I boil all my all grain brews for 60 minutes.  The boil is one of the easiest stages of the process; it is also one of the most important.  It is preferable to get a vigorous, rolling boil going.  This ensures that the bitterness is extracted from the hops and that the proteins in the brew settle out in a gummy, light brown substance.  This ensures a sound brew will result which has no off flavours.

 

It is during the boil that the hops and whirlfloc tablet are added at various stages.    

 

Once the boil begins, we start the clock counting down from 60 minutes. At 60minutes we add our bittering hops, in this case 16g Nugget at 60 minutes.

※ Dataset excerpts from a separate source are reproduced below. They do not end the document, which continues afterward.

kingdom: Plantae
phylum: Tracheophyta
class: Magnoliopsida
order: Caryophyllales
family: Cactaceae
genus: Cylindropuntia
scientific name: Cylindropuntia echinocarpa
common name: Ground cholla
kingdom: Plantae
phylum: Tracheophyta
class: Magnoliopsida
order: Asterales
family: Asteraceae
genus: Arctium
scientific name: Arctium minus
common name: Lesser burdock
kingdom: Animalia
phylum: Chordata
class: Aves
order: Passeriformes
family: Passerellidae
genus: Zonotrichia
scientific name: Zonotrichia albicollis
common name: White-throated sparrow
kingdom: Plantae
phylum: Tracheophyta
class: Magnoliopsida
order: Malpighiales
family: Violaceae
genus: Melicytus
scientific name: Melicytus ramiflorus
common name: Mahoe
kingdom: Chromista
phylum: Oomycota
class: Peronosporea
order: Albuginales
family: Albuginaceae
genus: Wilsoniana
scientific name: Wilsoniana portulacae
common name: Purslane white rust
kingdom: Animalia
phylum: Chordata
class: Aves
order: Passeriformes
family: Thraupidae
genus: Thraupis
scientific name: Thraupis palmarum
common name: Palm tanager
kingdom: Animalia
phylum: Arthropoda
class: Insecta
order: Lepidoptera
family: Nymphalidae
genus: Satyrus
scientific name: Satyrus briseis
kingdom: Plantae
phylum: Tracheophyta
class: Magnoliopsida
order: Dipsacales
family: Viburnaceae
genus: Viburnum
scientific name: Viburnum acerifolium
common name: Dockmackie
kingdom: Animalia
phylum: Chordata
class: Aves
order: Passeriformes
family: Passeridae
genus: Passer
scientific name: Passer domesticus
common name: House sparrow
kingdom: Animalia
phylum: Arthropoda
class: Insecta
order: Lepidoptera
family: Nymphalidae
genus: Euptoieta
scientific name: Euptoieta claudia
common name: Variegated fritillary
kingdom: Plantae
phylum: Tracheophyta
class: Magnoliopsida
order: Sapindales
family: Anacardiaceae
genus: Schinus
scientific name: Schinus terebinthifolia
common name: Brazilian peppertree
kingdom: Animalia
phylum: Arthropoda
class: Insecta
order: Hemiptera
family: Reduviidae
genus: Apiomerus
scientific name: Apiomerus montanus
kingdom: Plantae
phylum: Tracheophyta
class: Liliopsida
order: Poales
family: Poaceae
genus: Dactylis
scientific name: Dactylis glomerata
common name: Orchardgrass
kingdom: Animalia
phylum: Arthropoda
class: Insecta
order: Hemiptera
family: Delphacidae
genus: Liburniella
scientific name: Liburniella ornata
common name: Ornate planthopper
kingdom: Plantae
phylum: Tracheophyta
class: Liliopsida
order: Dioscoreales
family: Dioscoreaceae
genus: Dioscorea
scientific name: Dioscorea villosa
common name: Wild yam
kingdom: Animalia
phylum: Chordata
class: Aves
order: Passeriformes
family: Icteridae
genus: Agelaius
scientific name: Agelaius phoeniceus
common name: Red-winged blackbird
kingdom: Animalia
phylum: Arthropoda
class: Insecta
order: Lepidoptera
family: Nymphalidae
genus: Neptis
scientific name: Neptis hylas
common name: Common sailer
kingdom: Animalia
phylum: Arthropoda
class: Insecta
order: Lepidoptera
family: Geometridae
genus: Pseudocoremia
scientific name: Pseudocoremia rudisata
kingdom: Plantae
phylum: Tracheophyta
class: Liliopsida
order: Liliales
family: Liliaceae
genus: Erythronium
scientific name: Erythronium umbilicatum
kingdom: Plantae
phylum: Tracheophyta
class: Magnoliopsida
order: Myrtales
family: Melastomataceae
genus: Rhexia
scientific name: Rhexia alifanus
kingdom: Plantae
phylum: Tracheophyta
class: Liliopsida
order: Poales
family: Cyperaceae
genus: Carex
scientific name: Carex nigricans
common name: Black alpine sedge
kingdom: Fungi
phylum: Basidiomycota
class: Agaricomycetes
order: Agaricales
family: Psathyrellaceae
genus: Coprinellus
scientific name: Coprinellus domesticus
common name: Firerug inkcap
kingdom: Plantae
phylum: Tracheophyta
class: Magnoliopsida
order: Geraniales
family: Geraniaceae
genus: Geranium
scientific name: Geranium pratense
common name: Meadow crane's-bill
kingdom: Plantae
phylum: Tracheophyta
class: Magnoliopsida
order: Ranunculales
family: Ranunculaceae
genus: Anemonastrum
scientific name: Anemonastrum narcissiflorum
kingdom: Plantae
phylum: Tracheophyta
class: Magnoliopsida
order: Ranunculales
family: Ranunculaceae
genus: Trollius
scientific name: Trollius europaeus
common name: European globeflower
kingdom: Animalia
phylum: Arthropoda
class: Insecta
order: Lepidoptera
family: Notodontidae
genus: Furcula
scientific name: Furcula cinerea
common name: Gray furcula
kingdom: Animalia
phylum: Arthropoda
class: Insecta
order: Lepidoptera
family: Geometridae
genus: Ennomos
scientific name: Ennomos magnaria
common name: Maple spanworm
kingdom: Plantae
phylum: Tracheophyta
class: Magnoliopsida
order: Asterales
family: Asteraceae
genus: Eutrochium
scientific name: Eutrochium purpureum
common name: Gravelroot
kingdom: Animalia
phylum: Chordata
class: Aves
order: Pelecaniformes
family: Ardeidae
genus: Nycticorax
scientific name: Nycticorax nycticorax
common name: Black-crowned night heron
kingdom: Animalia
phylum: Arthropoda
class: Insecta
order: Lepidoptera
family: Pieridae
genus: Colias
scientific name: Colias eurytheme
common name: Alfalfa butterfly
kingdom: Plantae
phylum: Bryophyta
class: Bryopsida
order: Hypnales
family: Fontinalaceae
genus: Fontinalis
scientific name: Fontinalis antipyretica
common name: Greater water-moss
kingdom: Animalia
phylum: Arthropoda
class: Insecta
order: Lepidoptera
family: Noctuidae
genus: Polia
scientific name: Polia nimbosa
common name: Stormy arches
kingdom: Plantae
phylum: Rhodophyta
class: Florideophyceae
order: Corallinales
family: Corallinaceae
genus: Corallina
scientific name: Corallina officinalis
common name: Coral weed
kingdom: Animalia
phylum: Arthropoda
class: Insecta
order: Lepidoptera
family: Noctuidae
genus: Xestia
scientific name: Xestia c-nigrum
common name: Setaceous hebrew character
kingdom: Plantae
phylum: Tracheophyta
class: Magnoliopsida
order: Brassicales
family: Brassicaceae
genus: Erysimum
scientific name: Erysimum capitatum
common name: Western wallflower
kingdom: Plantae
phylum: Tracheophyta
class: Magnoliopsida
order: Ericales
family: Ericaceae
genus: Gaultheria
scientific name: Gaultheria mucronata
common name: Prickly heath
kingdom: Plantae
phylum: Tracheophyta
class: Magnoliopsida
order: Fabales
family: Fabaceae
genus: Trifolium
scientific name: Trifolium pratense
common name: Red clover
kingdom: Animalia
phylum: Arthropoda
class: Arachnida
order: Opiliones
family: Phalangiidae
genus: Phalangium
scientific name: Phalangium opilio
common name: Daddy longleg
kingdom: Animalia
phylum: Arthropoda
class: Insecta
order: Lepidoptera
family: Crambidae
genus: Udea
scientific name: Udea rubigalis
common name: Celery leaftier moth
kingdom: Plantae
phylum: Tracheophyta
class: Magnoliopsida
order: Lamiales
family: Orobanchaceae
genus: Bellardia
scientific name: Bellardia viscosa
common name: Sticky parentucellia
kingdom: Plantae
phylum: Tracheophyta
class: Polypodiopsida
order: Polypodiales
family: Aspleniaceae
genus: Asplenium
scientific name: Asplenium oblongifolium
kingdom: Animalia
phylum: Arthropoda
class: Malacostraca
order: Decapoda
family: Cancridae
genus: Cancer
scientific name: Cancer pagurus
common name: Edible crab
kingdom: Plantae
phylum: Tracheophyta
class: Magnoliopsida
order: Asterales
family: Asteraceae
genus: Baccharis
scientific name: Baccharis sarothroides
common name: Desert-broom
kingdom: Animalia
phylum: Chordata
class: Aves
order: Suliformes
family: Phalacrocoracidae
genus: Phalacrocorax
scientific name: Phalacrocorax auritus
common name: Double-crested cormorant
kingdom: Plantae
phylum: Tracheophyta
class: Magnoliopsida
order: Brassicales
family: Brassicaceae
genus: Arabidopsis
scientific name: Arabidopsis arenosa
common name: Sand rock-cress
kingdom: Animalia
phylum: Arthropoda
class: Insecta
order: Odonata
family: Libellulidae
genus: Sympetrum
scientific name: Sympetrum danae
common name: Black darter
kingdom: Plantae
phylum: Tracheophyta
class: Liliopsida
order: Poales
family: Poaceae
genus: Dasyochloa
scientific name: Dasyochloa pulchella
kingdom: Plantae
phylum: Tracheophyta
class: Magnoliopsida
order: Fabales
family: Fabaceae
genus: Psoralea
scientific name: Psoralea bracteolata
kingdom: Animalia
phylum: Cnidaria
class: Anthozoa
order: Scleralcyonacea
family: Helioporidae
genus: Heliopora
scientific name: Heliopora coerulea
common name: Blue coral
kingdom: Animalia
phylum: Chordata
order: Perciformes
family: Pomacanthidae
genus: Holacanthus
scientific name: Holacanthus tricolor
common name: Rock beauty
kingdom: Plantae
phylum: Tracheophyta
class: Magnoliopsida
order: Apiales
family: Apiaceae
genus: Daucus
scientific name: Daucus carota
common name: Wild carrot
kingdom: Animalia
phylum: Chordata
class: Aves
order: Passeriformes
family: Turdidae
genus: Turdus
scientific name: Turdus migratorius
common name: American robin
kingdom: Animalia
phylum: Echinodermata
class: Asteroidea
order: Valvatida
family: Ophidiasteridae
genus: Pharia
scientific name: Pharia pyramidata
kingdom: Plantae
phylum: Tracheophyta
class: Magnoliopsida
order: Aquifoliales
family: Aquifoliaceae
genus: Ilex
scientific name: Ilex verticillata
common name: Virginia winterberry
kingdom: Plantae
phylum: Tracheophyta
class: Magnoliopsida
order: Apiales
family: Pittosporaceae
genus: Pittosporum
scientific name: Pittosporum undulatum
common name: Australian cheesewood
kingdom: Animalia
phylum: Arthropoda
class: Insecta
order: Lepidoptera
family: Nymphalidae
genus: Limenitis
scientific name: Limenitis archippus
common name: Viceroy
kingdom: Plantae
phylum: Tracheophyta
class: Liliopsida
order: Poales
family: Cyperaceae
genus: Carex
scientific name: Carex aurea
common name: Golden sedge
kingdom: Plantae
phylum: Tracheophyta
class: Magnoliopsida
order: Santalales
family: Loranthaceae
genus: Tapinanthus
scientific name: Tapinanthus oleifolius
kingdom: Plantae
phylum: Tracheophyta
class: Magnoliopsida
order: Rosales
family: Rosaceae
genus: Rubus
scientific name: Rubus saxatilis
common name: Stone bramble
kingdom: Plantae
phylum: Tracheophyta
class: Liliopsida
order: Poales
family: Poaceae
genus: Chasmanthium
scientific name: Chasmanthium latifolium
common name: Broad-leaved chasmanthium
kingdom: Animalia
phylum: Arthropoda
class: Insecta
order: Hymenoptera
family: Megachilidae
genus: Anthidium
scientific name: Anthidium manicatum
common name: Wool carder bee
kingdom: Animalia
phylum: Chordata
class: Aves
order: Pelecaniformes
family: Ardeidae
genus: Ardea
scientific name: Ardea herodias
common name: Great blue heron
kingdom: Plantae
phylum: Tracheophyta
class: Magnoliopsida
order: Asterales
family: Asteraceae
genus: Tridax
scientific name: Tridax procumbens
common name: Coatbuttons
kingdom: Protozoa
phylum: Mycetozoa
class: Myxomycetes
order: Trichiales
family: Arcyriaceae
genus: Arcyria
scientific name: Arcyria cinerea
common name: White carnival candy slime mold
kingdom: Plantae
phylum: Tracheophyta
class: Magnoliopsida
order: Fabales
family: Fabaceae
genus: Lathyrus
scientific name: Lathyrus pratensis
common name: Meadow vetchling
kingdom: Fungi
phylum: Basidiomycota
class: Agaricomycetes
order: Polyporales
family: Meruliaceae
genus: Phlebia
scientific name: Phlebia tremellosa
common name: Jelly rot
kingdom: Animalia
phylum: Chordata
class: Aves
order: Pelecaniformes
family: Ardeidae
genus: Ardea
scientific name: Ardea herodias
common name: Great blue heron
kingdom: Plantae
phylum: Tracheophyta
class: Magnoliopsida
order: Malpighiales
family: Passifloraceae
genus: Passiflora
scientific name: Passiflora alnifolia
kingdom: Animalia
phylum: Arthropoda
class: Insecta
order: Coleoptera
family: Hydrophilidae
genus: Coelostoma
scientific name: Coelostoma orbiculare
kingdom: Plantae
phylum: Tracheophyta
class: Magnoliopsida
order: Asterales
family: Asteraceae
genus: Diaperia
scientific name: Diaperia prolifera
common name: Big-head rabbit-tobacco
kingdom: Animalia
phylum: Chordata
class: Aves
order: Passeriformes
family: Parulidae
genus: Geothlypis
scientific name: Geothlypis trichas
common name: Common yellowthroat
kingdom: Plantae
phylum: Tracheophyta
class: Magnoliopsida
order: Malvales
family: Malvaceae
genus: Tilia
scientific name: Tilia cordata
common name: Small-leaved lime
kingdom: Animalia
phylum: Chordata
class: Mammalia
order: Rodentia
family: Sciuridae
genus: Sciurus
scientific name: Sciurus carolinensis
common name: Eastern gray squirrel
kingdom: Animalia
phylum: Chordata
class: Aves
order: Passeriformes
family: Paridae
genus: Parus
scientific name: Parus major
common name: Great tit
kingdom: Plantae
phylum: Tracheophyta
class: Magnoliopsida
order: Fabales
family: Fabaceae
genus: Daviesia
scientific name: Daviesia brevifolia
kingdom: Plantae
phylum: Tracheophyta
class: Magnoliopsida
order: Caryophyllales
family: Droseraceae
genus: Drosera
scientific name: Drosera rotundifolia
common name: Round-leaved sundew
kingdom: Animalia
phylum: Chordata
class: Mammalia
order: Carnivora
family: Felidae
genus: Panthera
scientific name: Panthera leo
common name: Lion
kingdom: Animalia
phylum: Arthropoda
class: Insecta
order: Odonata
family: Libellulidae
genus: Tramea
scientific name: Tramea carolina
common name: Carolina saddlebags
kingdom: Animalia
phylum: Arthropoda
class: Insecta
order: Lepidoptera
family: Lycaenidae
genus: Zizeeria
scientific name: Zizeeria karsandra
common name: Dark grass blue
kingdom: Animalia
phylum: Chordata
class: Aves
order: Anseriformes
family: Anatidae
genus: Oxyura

We add our 16g Chinook at 30 minutes, our whirlfloc tablet at 15 minutes to go along with the wort chiller. We add 32g of Cascade with 10 minutes to go and 58g at zero minutes when the boiler is switched off. These give the aroma and flavour.

 

When the 60 minute boil time is over, I switch the boiler off. Time to cool. I add the wort chiller at 15 minutes to go to sterilise it in the boiling water. I do not switch it on until the boil is finished.

 

When the boil is finished I switch on the chiller and chill the beer down to the region of 20c-25c, which is a safe temperature for adding the yeast.  I let the brew splash into the fermenting bucket to allow aeration to take place, this is essential for allowing the yeast to grow when it is added to the wort. Add the yeast. 

 

I take a hydrometer reading at this stage to determine the gravity of the brew.